Zur Durchsetzung dieser Aufgaben war das enge Zusammenwirken mit
den anderen an den GÜST eingesetzten Kräften (Grenztruppen der DDR,
der Zollverwaltung, Deutschen Volkspolizei einschließlich des Betriebsschutzes an den Flug- und Seehäfen) die Voraussetzung. Strikt beachtet
und eingehalten wurden dabei die jeweiligen Verantwortlichkeiten. (So
wurde der »Kommandant der Grenzübergangsstelle« generell von den
Grenztruppen gestellt; auf den Flughäfen wurde diese Funktion vom Leiter
der PKE wahrgenommen.)
Ein unumstößlicher Grundsatz in der Terrorabwehr des MfS lautete: »Sicherheit
in der Luft wird am Boden produziert«. Dies bezog sich auf die Absicherung
der Flughäfen selbst, unterschiedliche Zugangsberechtigungen für
die Beschäftigten und vor allem die gründliche Kontrolle der Fluggäste und
ihres Gepäcks. Dazu erfolgten gemeinsam mit der Abteilung Ausbildung
der Zollverwaltung der DDR in regelmäßigen Abständen, seit Beginn der
80er Jahre ein- bis zweimal monatlich, an den GÜST der Flughäfen realitätsnahe Sicherheitstests zum Aufspüren von Waffen, Sprengstoff und anderen
gefährlichen Gegenständen. Die Reaktionen und Verhaltensweisen der
 Kontrollkräfte wurden bei diesen Tests geprüft, korrigiert, die eingesetzte Technik überprüft und gewonnene Erkenntnisse verallgemeinert. Notwendige
Verbesserungen der technischen Einrichtungen wurden durchgesetzt. Die DDR-Fluggesellschaft INTERFLUG hatte zu gewährleisten, dass in allen ihren Maschinen die Cockpit-Türen beschusssicher ausgekleidet waren, von innen verriegelt werden konnten und während des Fluges absolut verschlossen
blieben.
Je nach Erfordernis und in Abstimmung mit der zuständigen HA XIX (verantwortlich u. a. für die Sicherheit des Verkehrswesens) wurden speziell ausgebildete Angehörige der PKE als Flugsicherungsbegleiter – heute sogenannte
»Sky Marshalls« – eingesetzt. (Bei der Lufthansa wurden sie erst nach
dem 11. September 2001 eingesetzt; sie heißen »Flugsicherungsbegleiter«.)
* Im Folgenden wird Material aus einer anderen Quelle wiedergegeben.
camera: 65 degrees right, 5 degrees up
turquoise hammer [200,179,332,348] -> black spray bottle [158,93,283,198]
Ihre Aufgabe bestand darin, terroristische Anschläge auf die Luftfahrzeuge
wie Geiselnahmen, Entführungen möglichst vorbeugend zu verhindern und Attentäter im Ernstfall zu bekämpfen.
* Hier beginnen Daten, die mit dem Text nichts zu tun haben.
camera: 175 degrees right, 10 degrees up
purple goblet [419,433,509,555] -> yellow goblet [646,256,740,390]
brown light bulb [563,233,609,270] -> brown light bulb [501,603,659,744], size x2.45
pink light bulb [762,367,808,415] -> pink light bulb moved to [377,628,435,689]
Mitarbeiter der HA VI waren ständige Mitglieder der »Kommission zur Untersuchung folgenschwerer Luftfahrtunfälle der DDR«. Als solche kamen
sie zum Einsatz z. B. bei Havarien, wie sie sich seinerzeit in Berlin-Schönefeld
mit Maschinen TU 154 der AEROFLOT und IL 62 der INTERFLUG ereigneten.